The Vatican's foreign minister, Archbishop Paul Gallagher, was blunt in explaining the Holy See's "strong concern about the collapse of the country" during a briefing with journalists last week.
He said Francis had invited the religious leaders to Rome in an acknowledgment that the Christian community had been particularly hard-hit by the crisis, which has sent the well-educated middle classes fleeing power cuts, fuel shortages, soaring prices and now sporadic acts of violence.
The crisis, Gallagher said, "risks destroying the internal balance and Lebanon's own reality, putting at risk the Christian presence in the Middle East."
Noting the potential for Lebanon to fall into conflict, he said the country must be helped economically and to keep the peace, saying it "remains the final vanguard of an Arab democracy that welcomes, recognizes and coexists with a plurality of ethnic and religious communities that in other countries aren't able to live in peace."
"It must be helped to maintain this unique identity, to ensure a pluralist, tolerant and diversified Middle East," he said.
Francis has said he hopes to visit Lebanon once a government is formed.
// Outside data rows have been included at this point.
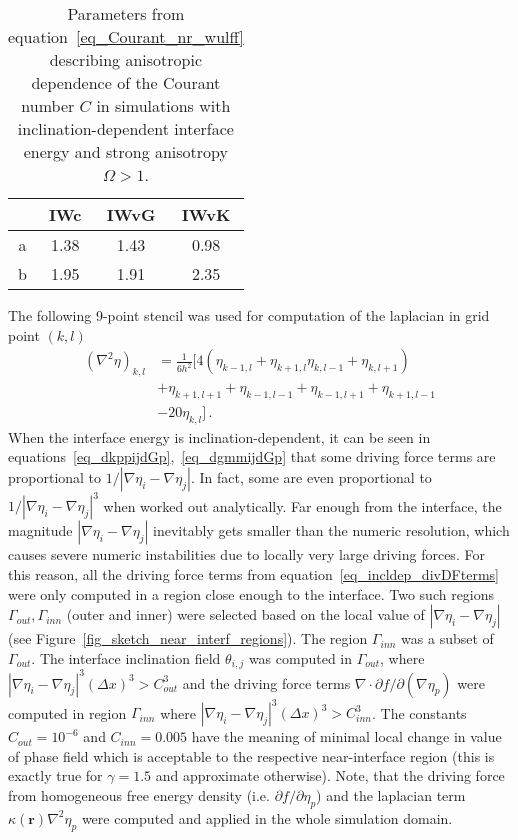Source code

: \begin{table}[]
	\centering
	\caption[Parameters from equation~\eqref{eq_Courant_nr_wulff} describing anisotropic dependence of the Courant number $C$]{Parameters from equation~\eqref{eq_Courant_nr_wulff} describing anisotropic dependence of the Courant number $C$ in simulations with inclination-dependent interface energy and strong anisotropy $\Omega>1$.}
	\label{tab_Courant_nr_wulff}
	\begin{tabular}{c|c|c|c}
		& IWc & IWvG & IWvK \\ \hline
		a & 1.38 & 1.43 & 0.98\\
		b& 1.95 & 1.91 & 2.35
	\end{tabular}
\end{table}
The following 9-point stencil was used for computation of the laplacian in grid point $(k,l)$
\begin{equation}
	\begin{split}
		(\nabla^2\eta)_{k,l} &=  \frac{1}{6h^2}[4(\eta_{k-1,l}+ \eta_{k+1,l} \eta_{k,l-1}+ \eta_{k,l+1}) \\
		&+ \eta_{k+1,l+1} +\eta_{k-1,l-1}+\eta_{k-1,l+1}+\eta_{k+1,l-1} \\
		&-20\eta_{k,l}]  \,.
	\end{split}
\end{equation}
When the interface energy is inclination-dependent, it can be seen in equations~\eqref{eq_dkppijdGp},~\eqref{eq_dgmmijdGp} that some driving force terms are proportional to $1/|\nabla\eta_i-\nabla\eta_j|$. In fact, some are even proportional to $1/|\nabla\eta_i-\nabla\eta_j|^3$ when worked out analytically. Far enough from the interface, the magnitude $|\nabla\eta_i-\nabla\eta_j|$ inevitably gets smaller than the numeric resolution, which causes severe numeric instabilities due to locally very large driving forces. For this reason, all the driving force terms from equation~\eqref{eq_incldep_divDFterms} were only computed in a region close enough to the interface. Two such regions $\Gamma_{out},\Gamma_{inn}$ (outer and inner) were selected based on the local value of $|\nabla\eta_i-\nabla\eta_j|$ (see Figure~\ref{fig_sketch_near_interf_regions}). The region $\Gamma_{inn}$ was a subset of $\Gamma_{out}$. The interface inclination field $\theta_{i,j}$ was computed in $\Gamma_{out}$, where $|\nabla\eta_i-\nabla\eta_j|^3(\Delta x)^3>C_{out}^3$ and the driving force terms $\nabla\cdot\partial f/\partial(\nabla\eta_p)$ were computed in region $\Gamma_{inn}$ where $|\nabla\eta_i-\nabla\eta_j|^3(\Delta x)^3>C_{inn}^3$. The constants $C_{out}=10^{-6}$ and $C_{inn}=0.005$ have the meaning of minimal local change in value of phase field which is acceptable to the respective near-interface region (this is exactly true for $\gamma=1.5$ and approximate otherwise). Note, that the driving force from homogeneous free energy density (i.e. $\partial f/\partial \eta_p$) and the laplacian term $\kappa(\bm{r})\nabla^2\eta_p$ were computed and applied in the whole simulation domain.
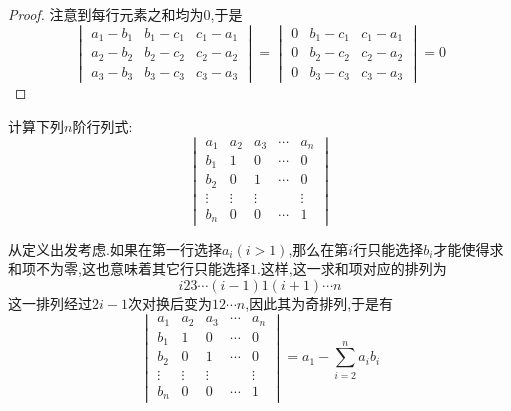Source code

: \documentclass{ctexart}
\begin{document}
\begin{proof}
    注意到每行元素之和均为$0$,于是
    \[\begin{vmatrix}
        a_1-b_1&b_1-c_1&c_1-a_1\\
        a_2-b_2&b_2-c_2&c_2-a_2\\
        a_3-b_3&b_3-c_3&c_3-a_3
    \end{vmatrix}=\begin{vmatrix}
        0&b_1-c_1&c_1-a_1\\
        0&b_2-c_2&c_2-a_2\\
        0&b_3-c_3&c_3-a_3
    \end{vmatrix}=0\]
\end{proof}
\begin{homework}[4(1)]
    计算下列$n$阶行列式:
    \[\begin{vmatrix}
        a_1&a_2&a_3&\cdots&a_n\\
        b_1&1&0&\cdots&0\\
        b_2&0&1&\cdots&0\\
        \vdots&\vdots&\vdots& &\vdots\\
        b_n&0&0&\cdots&1
    \end{vmatrix}\]
\end{homework}
\begin{solution}
    从定义出发考虑.如果在第一行选择$a_i(i>1)$,那么在第$i$行只能选择$b_i$才能使得求和项不为零,这也意味着其它行只能选择$1$.这样,这一求和项对应的排列为
    \[i23\cdots(i-1)1(i+1)\cdots n\]
    这一排列经过$2i-1$次对换后变为$12\cdots n$,因此其为奇排列,于是有
    \[\begin{vmatrix}
        a_1&a_2&a_3&\cdots&a_n\\
        b_1&1&0&\cdots&0\\
        b_2&0&1&\cdots&0\\
        \vdots&\vdots&\vdots& &\vdots\\
        b_n&0&0&\cdots&1
    \end{vmatrix}=a_1-\sum_{i=2}^{n}a_ib_i\]
\end{solution}
\end{document}
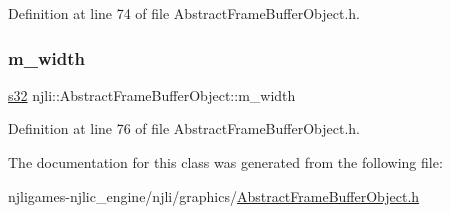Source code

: Definition at line 74 of file Abstract\+Frame\+Buffer\+Object.\+h.

\mbox{\label{classnjli_1_1_abstract_frame_buffer_object_aa1664d2cb683746ddd76be458554c7bc}} 
\subsubsection{\texorpdfstring{m\+\_\+width}{m\_width}}
{\footnotesize\ttfamily \mbox{\hyperlink{_util_8h_aa62c75d314a0d1f37f79c4b73b2292e2}{s32}} njli\+::\+Abstract\+Frame\+Buffer\+Object\+::m\+\_\+width\hspace{0.3cm}{\ttfamily [private]}}



Definition at line 76 of file Abstract\+Frame\+Buffer\+Object.\+h.



The documentation for this class was generated from the following file\+:\begin{DoxyCompactItemize}
\item 
njligames-\/njlic\+\_\+engine/njli/graphics/\mbox{\hyperlink{_abstract_frame_buffer_object_8h}{Abstract\+Frame\+Buffer\+Object.\+h}}\end{DoxyCompactItemize}
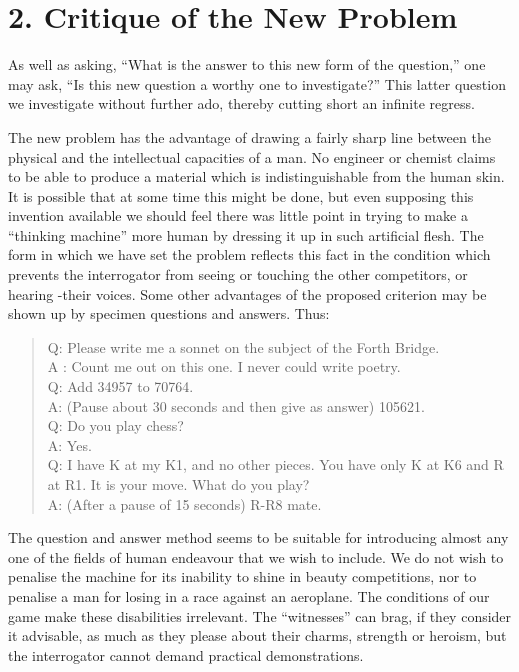 \documentclass[10pt,twoside,openright]{memoir}
\begin{document}
\section{2. Critique of the New Problem}

As well as asking, ``What is the answer to this new form of the question,'' one may ask, ``Is this new question a worthy one to investigate?'' This latter question we investigate without further ado, thereby cutting short an infinite regress.

The new problem has the advantage of drawing a fairly sharp line between the physical and the intellectual capacities of a man. No engineer or chemist claims to be able to produce a material which is indistinguishable from the human skin. It is possible that at some time this might be done, but even supposing this invention available we should feel there was little point in trying to make a ``thinking machine'' more human by dressing it up in such artificial flesh. The form in which we have set the problem reflects this fact in the condition which prevents the interrogator from seeing or touching the other competitors, or hearing -their voices. Some other advantages of the proposed criterion may be shown up by specimen questions and answers. Thus:

\begin{quotation}
\noindent Q: Please write me a sonnet on the subject of the Forth Bridge.\\
A : Count me out on this one. I never could write poetry.\\
Q: Add 34957 to 70764.\\
A: (Pause about 30 seconds and then give as answer) 105621.\\
Q: Do you play chess?\\
A: Yes.\\
Q: I have K at my K1, and no other pieces. You have only K at K6 and R at R1. It is your move. What do you play?\\
A: (After a pause of 15 seconds) R-R8 mate.
\end{quotation}

The question and answer method seems to be suitable for introducing almost any one of the fields of human endeavour that we wish to include. We do not wish to penalise the machine for its inability to shine in beauty competitions, nor to penalise a man for losing in a race against an aeroplane. The conditions of our game make these disabilities irrelevant. The ``witnesses'' can brag, if they consider it advisable, as much as they please about their charms, strength or heroism, but the interrogator cannot demand practical demonstrations.
\end{document}
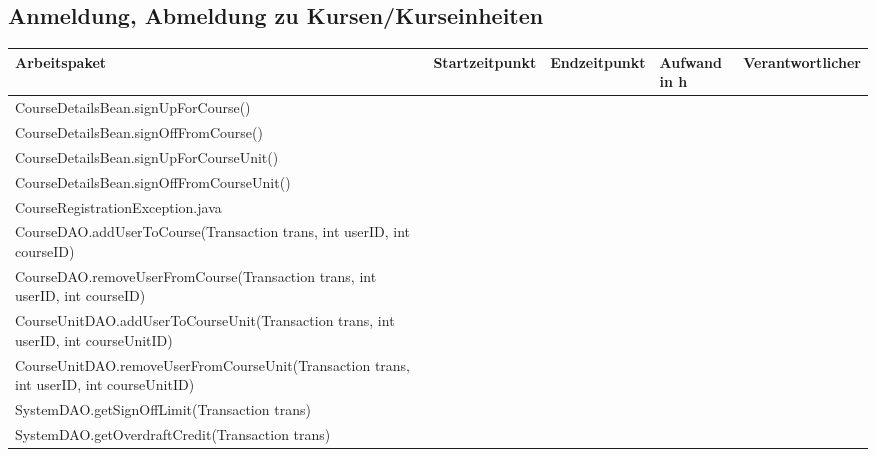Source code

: \begin{landscape}
	\subsection{Anmeldung, Abmeldung zu Kursen/Kurseinheiten}
	\begin{tabular}{|p{10cm}|p{4cm}|p{3cm}|p{3cm}|p{3cm}|}
		\hline  \textbf{Arbeitspaket} & \textbf{Startzeitpunkt} & \textbf{Endzeitpunkt} & \textbf{Aufwand in h} & \textbf{Verantwortlicher} \\ 
		\hline   CourseDetailsBean.signUpForCourse()                          &                            &                             &                     &\\
		\hline   CourseDetailsBean.signOffFromCourse()                        &                            &                             &                     &\\
		\hline   CourseDetailsBean.signUpForCourseUnit()                      &                            &                             &                     &\\
		\hline   CourseDetailsBean.signOffFromCourseUnit()                    &                            &                             &                     &\\
		\hline   CourseRegistrationException.java                             &                            &                             &                     &\\
		\hline   CourseDAO.addUserToCourse(Transaction trans, int userID, int courseID)            &                        &                         &                     &\\
		\hline   CourseDAO.removeUserFromCourse(Transaction trans, int userID, int courseID)       &                        &                         &                     &\\
		\hline   CourseUnitDAO.addUserToCourseUnit(Transaction trans, int userID, int courseUnitID)&                        &                         &                     &\\ 
		\hline   CourseUnitDAO.removeUserFromCourseUnit(Transaction trans, int userID, int courseUnitID) &                            &                             &                     &\\
		\hline   SystemDAO.getSignOffLimit(Transaction trans)                 &                            &                             &                     &\\ 
		\hline   SystemDAO.getOverdraftCredit(Transaction trans)              &                            &                             &                     &\\ 
		\hline 
	\end{tabular} \ \\
	\ \\
	

\end{landscape}
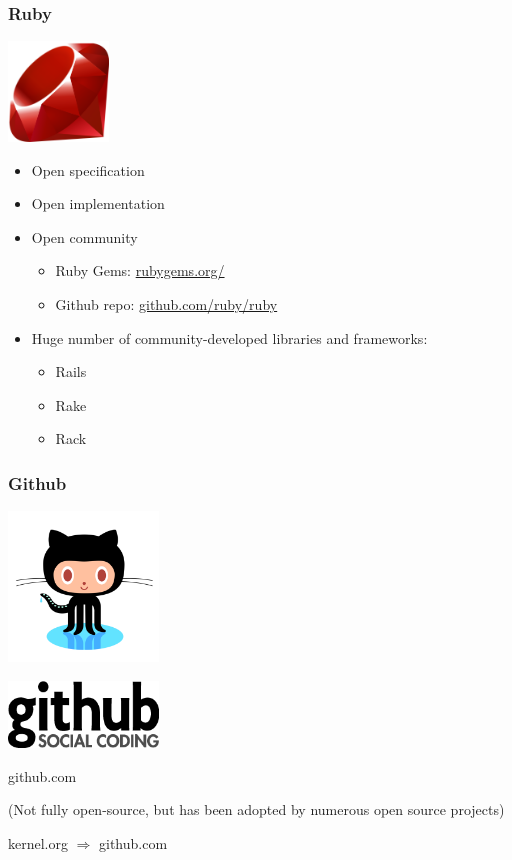\documentclass{beamer}
\begin{document}
\begin{frame}
  \frametitle{Ruby}
  \begin{center} 
    \includegraphics[width=0.2\textwidth]{../img/ruby}

    \begin{itemize}
    \item Open specification
    \item Open implementation
    \item Open community
      \begin{itemize}
      \item Ruby Gems: \href{http://rubygems.org/}{rubygems.org/}
      \item Github repo: \href{https://github.com/ruby/ruby}{github.com/ruby/ruby}
      \end{itemize}
    \item Huge number of community-developed libraries and frameworks:
      \begin{itemize}
      \item Rails
      \item Rake
      \item Rack
      \end{itemize}
    \end{itemize}
  \end{center}
\end{frame}

\begin{frame}
  \frametitle{Github}
  \begin{center}
    \includegraphics[width=0.3\textwidth]{../img/octocat}

    \includegraphics[width=0.3\textwidth]{../img/github-logo}

    github.com

    \vspace{1em}

    \begin{footnotesize}
      (Not fully open-source, but has been adopted by numerous open
      source projects)

      kernel.org $\Rightarrow$ github.com
    \end{footnotesize}
  \end{center}
\end{frame}
\end{document}
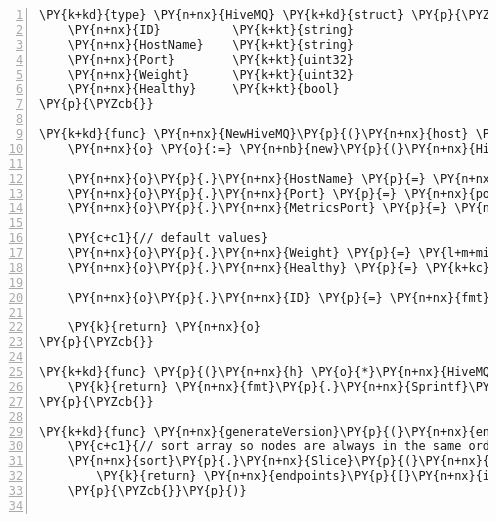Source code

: \begin{Verbatim}[commandchars=\\\{\},numbers=left,firstnumber=1,stepnumber=1,frame=single]
\PY{k+kd}{type} \PY{n+nx}{HiveMQ} \PY{k+kd}{struct} \PY{p}{\PYZob{}}
	\PY{n+nx}{ID}          \PY{k+kt}{string}
	\PY{n+nx}{HostName}    \PY{k+kt}{string}
	\PY{n+nx}{Port}        \PY{k+kt}{uint32}
	\PY{n+nx}{Weight}      \PY{k+kt}{uint32}
	\PY{n+nx}{Healthy}     \PY{k+kt}{bool}
\PY{p}{\PYZcb{}}

\PY{k+kd}{func} \PY{n+nx}{NewHiveMQ}\PY{p}{(}\PY{n+nx}{host} \PY{k+kt}{string}\PY{p}{,} \PY{n+nx}{port} \PY{k+kt}{uint32}\PY{p}{)} \PY{o}{*}\PY{n+nx}{HiveMQ} \PY{p}{\PYZob{}}
	\PY{n+nx}{o} \PY{o}{:=} \PY{n+nb}{new}\PY{p}{(}\PY{n+nx}{HiveMQ}\PY{p}{)}

	\PY{n+nx}{o}\PY{p}{.}\PY{n+nx}{HostName} \PY{p}{=} \PY{n+nx}{host}
	\PY{n+nx}{o}\PY{p}{.}\PY{n+nx}{Port} \PY{p}{=} \PY{n+nx}{port}
	\PY{n+nx}{o}\PY{p}{.}\PY{n+nx}{MetricsPort} \PY{p}{=} \PY{n+nx}{metricsPort}

	\PY{c+c1}{// default values}
	\PY{n+nx}{o}\PY{p}{.}\PY{n+nx}{Weight} \PY{p}{=} \PY{l+m+mi}{1}
	\PY{n+nx}{o}\PY{p}{.}\PY{n+nx}{Healthy} \PY{p}{=} \PY{k+kc}{false}

	\PY{n+nx}{o}\PY{p}{.}\PY{n+nx}{ID} \PY{p}{=} \PY{n+nx}{fmt}\PY{p}{.}\PY{n+nx}{Sprintf}\PY{p}{(}\PY{l+s}{\PYZdq{}\PYZpc{}v:\PYZpc{}v\PYZdq{}}\PY{p}{,} \PY{n+nx}{host}\PY{p}{,} \PY{n+nx}{port}\PY{p}{)}

	\PY{k}{return} \PY{n+nx}{o}
\PY{p}{\PYZcb{}}

\PY{k+kd}{func} \PY{p}{(}\PY{n+nx}{h} \PY{o}{*}\PY{n+nx}{HiveMQ}\PY{p}{)} \PY{n+nx}{GetHashString}\PY{p}{(}\PY{p}{)} \PY{k+kt}{string} \PY{p}{\PYZob{}}
	\PY{k}{return} \PY{n+nx}{fmt}\PY{p}{.}\PY{n+nx}{Sprintf}\PY{p}{(}\PY{l+s}{\PYZdq{}\PYZpc{}v\PYZhy{}\PYZpc{}v\PYZhy{}\PYZpc{}v\PYZdq{}}\PY{p}{,} \PY{n+nx}{h}\PY{p}{.}\PY{n+nx}{ID}\PY{p}{,} \PY{n+nx}{h}\PY{p}{.}\PY{n+nx}{Weight}\PY{p}{,} \PY{n+nx}{h}\PY{p}{.}\PY{n+nx}{Healthy}\PY{p}{)}
\PY{p}{\PYZcb{}}

\PY{k+kd}{func} \PY{n+nx}{generateVersion}\PY{p}{(}\PY{n+nx}{endpoints} \PY{p}{[}\PY{p}{]}\PY{o}{*}\PY{n+nx}{HiveMQ}\PY{p}{)} \PY{k+kt}{string} \PY{p}{\PYZob{}}
	\PY{c+c1}{// sort array so nodes are always in the same order}
	\PY{n+nx}{sort}\PY{p}{.}\PY{n+nx}{Slice}\PY{p}{(}\PY{n+nx}{endpoints}\PY{p}{,} \PY{k+kd}{func}\PY{p}{(}\PY{n+nx}{i}\PY{p}{,} \PY{n+nx}{j} \PY{k+kt}{int}\PY{p}{)} \PY{k+kt}{bool} \PY{p}{\PYZob{}}
		\PY{k}{return} \PY{n+nx}{endpoints}\PY{p}{[}\PY{n+nx}{i}\PY{p}{]}\PY{p}{.}\PY{n+nx}{ID} \PY{p}{\PYZlt{}} \PY{n+nx}{endpoints}\PY{p}{[}\PY{n+nx}{j}\PY{p}{]}\PY{p}{.}\PY{n+nx}{ID}
	\PY{p}{\PYZcb{}}\PY{p}{)}


\end{Verbatim}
Gallagher said if that happens soon, Francis could make a trip early next year.
President Michel Aoun, a Maronite Christian, followed the opening prayer meeting through a closed circuit TV, his office said. He said in a tweet that the whole world was participating with the pope in prayer for Lebanon.
"Our prayers together is that, as Christians and Muslims, we strengthen the values of truth and justice, balance and mutual respect that reinforces our national unity so that we restore to our nation its unique message of coexistence in the region and the world," he tweeted.